Часть вторая. Архитектор смерти
Пролог
Было так холодно, что даже цветы замерзли. Может, поэтому похороны вышли такими чопорными и отстраненными – никто не плакал, не причитал, никто не бросался с душераздирающими криками на гроб – нарядный, белый, в оборках гроб Софьи Королевой. Цветы замерзли, замерзнут и слезы, и голосовые связки на холоде надорвутся. Не надо плакать, не надо кричать, не надо, не надо, и пусть так детей не хоронят, и пусть так не провожают в последний путь юных поэтов-самоубийц – холодно.
Многочисленная толпа провожающих торжественной поступью, в такт похоронному маршу, не сбиваясь с ритма, медленно и чинно двигалась по кладбищенской дороге. Впереди – самые близкие люди: мать, отец, сестра, бабушка. Приличная скорбь на лицах – и только. Ледяной ветер выстуживает душу, адский, нездешний какой-то холод замораживает сердца. Холодно, холодно.
Вот дошли до разрытой, приготовленной заблаговременно могилы, колючей, нежилой, равнодушной к своему новоселу. На землю спустили гроб. Оркестр заиграл, равнодушно и холодно, ре-минорный концерт Баха (вообще-то скрипичный). Это был спецзаказ – посильно-посмертный подарок Артемия Польского. Репортеры придвинулись к могиле, но снимать было нечего, описывать нечего – ни одной детали, чтобы за душу взяла читателя, все пристойно, прилично и холодно. Они с ненавистью смотрели на родственников: мы все потеряли поэта, но ведь вы потеряли ребенка, с недоумением переводили взгляд на Польского: бездушный сукин сын, это ведь ты открыл для нас Софью. Ну, давайте, давайте, хоть кто-нибудь!
Первой не выдержала мать. Когда пришла пора в последний раз проститься, не выдержала. Поцеловала свою мертвую холодную дочь, оглядела толпу безумным взглядом и зарыдала, в голос завыла, совсем неприлично, надрывно, ужасно. За ней и отец не выдержал – обнял свою рыдающую жену, и они забились вместе.
– Екатерина Васильевна! Роман Кириллович! Не надо, не здесь! Они же снимают! – Артемий Польский стал поднимать их со снега. – Уберите камеры! – заорал в исступлении на журналистов. – Пойдемте, не надо, потом, потом.
Ему удалось их поднять и почти успокоить, но тут совершенно вышла из-под контроля Вероника.
– Опоздали! – выкрикнула она в толпу. – Всего на полчаса опоздали! – Вероника огляделась, недоуменно, растерянно. Взгляд ее остановился на немолодой уже незнакомой женщине, она подбежала к ней, схватила за руку, крепко сжала – женщина поморщилась от боли, но руку выдергивать не стала, – и принялась объяснять: – По расписанию поезд должен был прибыть в пять, но у последней станции кто-то дернул стоп-кран, и мы задержались на полчаса.
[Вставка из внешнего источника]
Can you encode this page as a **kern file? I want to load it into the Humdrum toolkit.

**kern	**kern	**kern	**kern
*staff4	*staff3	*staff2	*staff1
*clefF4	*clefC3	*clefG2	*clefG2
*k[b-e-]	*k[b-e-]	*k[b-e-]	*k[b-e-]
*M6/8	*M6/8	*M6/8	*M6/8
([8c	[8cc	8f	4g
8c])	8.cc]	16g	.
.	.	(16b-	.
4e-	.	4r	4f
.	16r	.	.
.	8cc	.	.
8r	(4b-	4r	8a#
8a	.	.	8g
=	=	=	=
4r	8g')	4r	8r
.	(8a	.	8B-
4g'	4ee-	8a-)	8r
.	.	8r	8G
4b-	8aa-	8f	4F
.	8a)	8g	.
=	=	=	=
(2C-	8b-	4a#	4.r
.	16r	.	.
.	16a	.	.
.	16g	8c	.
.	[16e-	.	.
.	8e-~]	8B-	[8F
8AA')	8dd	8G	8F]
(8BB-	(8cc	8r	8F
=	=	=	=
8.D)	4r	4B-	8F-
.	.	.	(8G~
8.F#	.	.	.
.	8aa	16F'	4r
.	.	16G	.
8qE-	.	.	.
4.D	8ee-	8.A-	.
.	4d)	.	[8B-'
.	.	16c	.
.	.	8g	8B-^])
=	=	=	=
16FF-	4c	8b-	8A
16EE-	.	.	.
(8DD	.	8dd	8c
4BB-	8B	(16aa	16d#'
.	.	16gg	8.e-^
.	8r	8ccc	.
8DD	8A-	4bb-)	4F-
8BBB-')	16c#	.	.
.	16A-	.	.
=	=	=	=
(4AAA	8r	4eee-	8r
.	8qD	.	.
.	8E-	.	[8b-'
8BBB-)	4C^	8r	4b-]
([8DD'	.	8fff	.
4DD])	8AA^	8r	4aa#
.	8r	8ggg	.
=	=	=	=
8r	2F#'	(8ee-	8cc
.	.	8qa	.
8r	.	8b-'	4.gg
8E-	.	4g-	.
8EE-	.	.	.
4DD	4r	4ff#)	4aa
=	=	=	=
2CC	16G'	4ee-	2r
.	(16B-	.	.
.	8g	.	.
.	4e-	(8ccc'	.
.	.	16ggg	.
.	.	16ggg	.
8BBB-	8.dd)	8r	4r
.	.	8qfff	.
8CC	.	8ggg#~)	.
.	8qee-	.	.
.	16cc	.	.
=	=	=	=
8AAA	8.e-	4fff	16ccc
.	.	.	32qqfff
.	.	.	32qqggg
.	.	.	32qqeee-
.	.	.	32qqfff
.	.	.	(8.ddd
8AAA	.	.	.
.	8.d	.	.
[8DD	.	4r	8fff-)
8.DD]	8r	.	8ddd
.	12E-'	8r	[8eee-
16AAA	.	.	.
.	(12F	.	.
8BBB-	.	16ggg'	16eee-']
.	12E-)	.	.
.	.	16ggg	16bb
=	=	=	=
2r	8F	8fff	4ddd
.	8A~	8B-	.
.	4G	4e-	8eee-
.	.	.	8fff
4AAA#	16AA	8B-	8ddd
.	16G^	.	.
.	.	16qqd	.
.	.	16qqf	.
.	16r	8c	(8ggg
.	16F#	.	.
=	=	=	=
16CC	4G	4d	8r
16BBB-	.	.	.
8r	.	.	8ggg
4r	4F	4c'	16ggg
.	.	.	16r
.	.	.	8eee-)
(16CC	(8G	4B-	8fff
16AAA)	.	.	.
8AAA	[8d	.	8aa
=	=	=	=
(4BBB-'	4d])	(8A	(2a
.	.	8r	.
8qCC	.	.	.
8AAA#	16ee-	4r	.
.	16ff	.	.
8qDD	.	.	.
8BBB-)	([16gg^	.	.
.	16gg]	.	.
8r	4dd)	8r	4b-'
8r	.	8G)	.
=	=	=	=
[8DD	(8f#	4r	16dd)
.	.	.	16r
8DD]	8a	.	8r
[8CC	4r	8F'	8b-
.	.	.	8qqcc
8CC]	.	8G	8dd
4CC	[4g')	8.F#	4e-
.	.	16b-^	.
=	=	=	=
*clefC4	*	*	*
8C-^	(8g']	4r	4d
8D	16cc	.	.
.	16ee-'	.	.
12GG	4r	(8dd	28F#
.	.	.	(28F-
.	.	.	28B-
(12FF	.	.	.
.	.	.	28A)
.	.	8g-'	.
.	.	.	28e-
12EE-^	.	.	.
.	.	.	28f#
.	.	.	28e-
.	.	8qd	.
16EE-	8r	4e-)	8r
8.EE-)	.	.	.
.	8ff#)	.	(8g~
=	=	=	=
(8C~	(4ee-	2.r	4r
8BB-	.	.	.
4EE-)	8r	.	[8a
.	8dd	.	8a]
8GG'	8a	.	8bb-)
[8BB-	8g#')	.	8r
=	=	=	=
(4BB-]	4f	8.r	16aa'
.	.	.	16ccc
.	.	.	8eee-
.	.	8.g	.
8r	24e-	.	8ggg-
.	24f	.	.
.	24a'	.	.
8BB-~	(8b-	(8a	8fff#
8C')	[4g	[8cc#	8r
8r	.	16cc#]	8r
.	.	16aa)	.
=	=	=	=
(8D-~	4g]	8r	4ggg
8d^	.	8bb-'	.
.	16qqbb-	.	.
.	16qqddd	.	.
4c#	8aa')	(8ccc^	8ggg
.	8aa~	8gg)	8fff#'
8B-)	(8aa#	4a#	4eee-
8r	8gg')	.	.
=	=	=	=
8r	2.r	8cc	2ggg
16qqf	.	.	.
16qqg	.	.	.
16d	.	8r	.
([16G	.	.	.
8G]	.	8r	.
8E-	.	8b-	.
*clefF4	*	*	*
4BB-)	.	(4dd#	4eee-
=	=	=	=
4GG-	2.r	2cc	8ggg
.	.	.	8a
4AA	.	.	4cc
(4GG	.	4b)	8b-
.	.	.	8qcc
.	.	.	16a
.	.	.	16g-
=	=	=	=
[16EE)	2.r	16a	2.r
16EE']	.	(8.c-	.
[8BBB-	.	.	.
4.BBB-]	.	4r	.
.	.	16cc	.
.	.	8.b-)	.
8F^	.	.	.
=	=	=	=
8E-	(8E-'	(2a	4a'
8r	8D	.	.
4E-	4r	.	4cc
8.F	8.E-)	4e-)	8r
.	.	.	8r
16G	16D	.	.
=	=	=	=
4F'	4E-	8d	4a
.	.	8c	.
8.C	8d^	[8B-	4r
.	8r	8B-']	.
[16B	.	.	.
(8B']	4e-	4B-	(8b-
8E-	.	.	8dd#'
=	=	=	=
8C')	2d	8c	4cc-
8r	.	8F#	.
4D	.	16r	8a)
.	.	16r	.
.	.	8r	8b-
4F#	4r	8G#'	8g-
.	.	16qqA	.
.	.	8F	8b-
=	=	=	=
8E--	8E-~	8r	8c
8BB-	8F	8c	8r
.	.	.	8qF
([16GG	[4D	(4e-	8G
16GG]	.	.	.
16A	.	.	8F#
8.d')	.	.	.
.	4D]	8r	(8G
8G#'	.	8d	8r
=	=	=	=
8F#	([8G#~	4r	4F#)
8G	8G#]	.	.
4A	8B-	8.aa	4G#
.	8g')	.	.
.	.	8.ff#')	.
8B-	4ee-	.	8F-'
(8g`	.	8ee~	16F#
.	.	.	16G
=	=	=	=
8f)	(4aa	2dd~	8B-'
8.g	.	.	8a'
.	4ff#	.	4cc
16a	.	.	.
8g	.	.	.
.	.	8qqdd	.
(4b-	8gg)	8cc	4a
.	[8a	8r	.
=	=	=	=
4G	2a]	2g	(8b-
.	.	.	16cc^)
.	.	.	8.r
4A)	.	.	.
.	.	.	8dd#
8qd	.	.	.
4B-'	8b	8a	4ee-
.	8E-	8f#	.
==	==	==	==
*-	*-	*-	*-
В это время все и произошло. Понимаете? В это самое время. Если бы мы приехали домой в половине шестого, как думали, ничего бы не случилось. А мы опоздали. Мы ездили в отпуск. Все было так хорошо. Софья, сестренка, Сонечка, Соня. Мы опоздали на полчаса, всего на полчаса!
Артемий бросился было к ней, но и сам не выдержал, закрыл лицо руками и отбежал к соседней ограде.
Только бабушка, Аграфена Тихоновна, не нарушила приличий. Опираясь на руку молодого человека, она чинно и торжественно прошествовала к гробу, склонилась над мертвым телом внучки, поцеловала в лоб и так же степенно отошла.
– Мы опоздали! – истерически вскрикивала Вероника.
– Доченька наша! Что же такое с тобой случилось? – рыдала Екатерина Васильевна.
– Катенька, как же мы теперь? – всхлипывал Роман Кириллович и все крепче и крепче прижимался к жене.
Из-за чужой ограды выступил заплаканный Артемий Польский. Пошатываясь, словно пьяный, подошел к гробу.
– Мы потеряли поэта, – начал он свою запоздалую речь, – прекрасного юного поэта. Эта девочка принимала на себя такую боль! И вот душа ее не выдержала. Слишком велика оказалась нагрузка, слишком тяжела ноша.
Артемий махнул рукой оркестру, как дирижер, – музыканты послушно подняли свои инструменты и снова заиграли Баха (опять скрипичный концерт в исполнении духового оркестра). Мать, отец и сестра пришли в себя, успокоились, перестали рыдать и выкрикивать фразы, лица их опять словно замерзли. К гробу потянулись те, кто не успел проститься, возлагали замерзшие насмерть цветы – похороны вошли в свою колею.